▶

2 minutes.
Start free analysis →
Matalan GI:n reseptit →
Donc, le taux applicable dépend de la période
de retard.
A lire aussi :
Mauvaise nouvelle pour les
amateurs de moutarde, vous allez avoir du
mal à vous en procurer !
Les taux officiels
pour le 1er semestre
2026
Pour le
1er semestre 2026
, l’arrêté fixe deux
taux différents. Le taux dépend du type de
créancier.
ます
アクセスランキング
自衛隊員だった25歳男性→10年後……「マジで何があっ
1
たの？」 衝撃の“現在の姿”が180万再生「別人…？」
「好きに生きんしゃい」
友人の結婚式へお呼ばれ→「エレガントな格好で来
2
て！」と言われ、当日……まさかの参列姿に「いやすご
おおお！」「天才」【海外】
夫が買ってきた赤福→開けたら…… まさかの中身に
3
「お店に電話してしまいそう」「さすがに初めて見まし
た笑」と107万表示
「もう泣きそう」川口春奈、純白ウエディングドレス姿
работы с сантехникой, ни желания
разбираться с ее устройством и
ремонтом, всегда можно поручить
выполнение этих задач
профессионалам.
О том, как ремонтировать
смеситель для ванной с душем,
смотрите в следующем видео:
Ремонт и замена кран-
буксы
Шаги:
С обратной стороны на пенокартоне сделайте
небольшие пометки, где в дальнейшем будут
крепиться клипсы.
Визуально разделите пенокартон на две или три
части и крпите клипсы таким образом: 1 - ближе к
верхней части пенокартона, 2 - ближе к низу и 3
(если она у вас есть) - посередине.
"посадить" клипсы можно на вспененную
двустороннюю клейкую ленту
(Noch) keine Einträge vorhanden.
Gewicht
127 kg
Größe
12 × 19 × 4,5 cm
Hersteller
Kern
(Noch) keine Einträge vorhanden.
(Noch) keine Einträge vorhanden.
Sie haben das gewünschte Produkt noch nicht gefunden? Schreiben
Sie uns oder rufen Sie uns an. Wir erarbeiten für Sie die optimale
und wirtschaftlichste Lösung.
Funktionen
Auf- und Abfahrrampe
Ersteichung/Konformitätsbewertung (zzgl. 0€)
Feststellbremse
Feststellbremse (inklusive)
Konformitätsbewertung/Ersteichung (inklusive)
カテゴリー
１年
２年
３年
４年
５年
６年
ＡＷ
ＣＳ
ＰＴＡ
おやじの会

◀

=== Descrizione dell'esercizio ===
Estrai tutto il testo delle righe qui sopra e riportalo riga per riga, senza cambiare nulla.

=== Risposta ===
2 minutes.
Start free analysis →
Matalan GI:n reseptit →
Donc, le taux applicable dépend de la période
de retard.
A lire aussi :
Mauvaise nouvelle pour les
amateurs de moutarde, vous allez avoir du
mal à vous en procurer !
Les taux officiels
pour le 1er semestre
2026
Pour le
1er semestre 2026
, l’arrêté fixe deux
taux différents. Le taux dépend du type de
créancier.
ます
アクセスランキング
自衛隊員だった25歳男性→10年後……「マジで何があっ
1
たの？」 衝撃の“現在の姿”が180万再生「別人…？」
「好きに生きんしゃい」
友人の結婚式へお呼ばれ→「エレガントな格好で来
2
て！」と言われ、当日……まさかの参列姿に「いやすご
おおお！」「天才」【海外】
夫が買ってきた赤福→開けたら…… まさかの中身に
3
「お店に電話してしまいそう」「さすがに初めて見まし
た笑」と107万表示
「もう泣きそう」川口春奈、純白ウエディングドレス姿
работы с сантехникой, ни желания
разбираться с ее устройством и
ремонтом, всегда можно поручить
выполнение этих задач
профессионалам.
О том, как ремонтировать
смеситель для ванной с душем,
смотрите в следующем видео:
Ремонт и замена кран-
буксы
Шаги:
С обратной стороны на пенокартоне сделайте
небольшие пометки, где в дальнейшем будут
крепиться клипсы.
Визуально разделите пенокартон на две или три
части и крпите клипсы таким образом: 1 - ближе к
верхней части пенокартона, 2 - ближе к низу и 3
(если она у вас есть) - посередине.
"посадить" клипсы можно на вспененную
двустороннюю клейкую ленту
(Noch) keine Einträge vorhanden.
Gewicht
127 kg
Größe
12 × 19 × 4,5 cm
Hersteller
Kern
(Noch) keine Einträge vorhanden.
(Noch) keine Einträge vorhanden.
Sie haben das gewünschte Produkt noch nicht gefunden? Schreiben
Sie uns oder rufen Sie uns an. Wir erarbeiten für Sie die optimale
und wirtschaftlichste Lösung.
Funktionen
Auf- und Abfahrrampe
Ersteichung/Konformitätsbewertung (zzgl. 0€)
Feststellbremse
Feststellbremse (inklusive)
Konformitätsbewertung/Ersteichung (inklusive)
カテゴリー
１年
２年
３年
４年
５年
６年
ＡＷ
ＣＳ
ＰＴＡ
おやじの会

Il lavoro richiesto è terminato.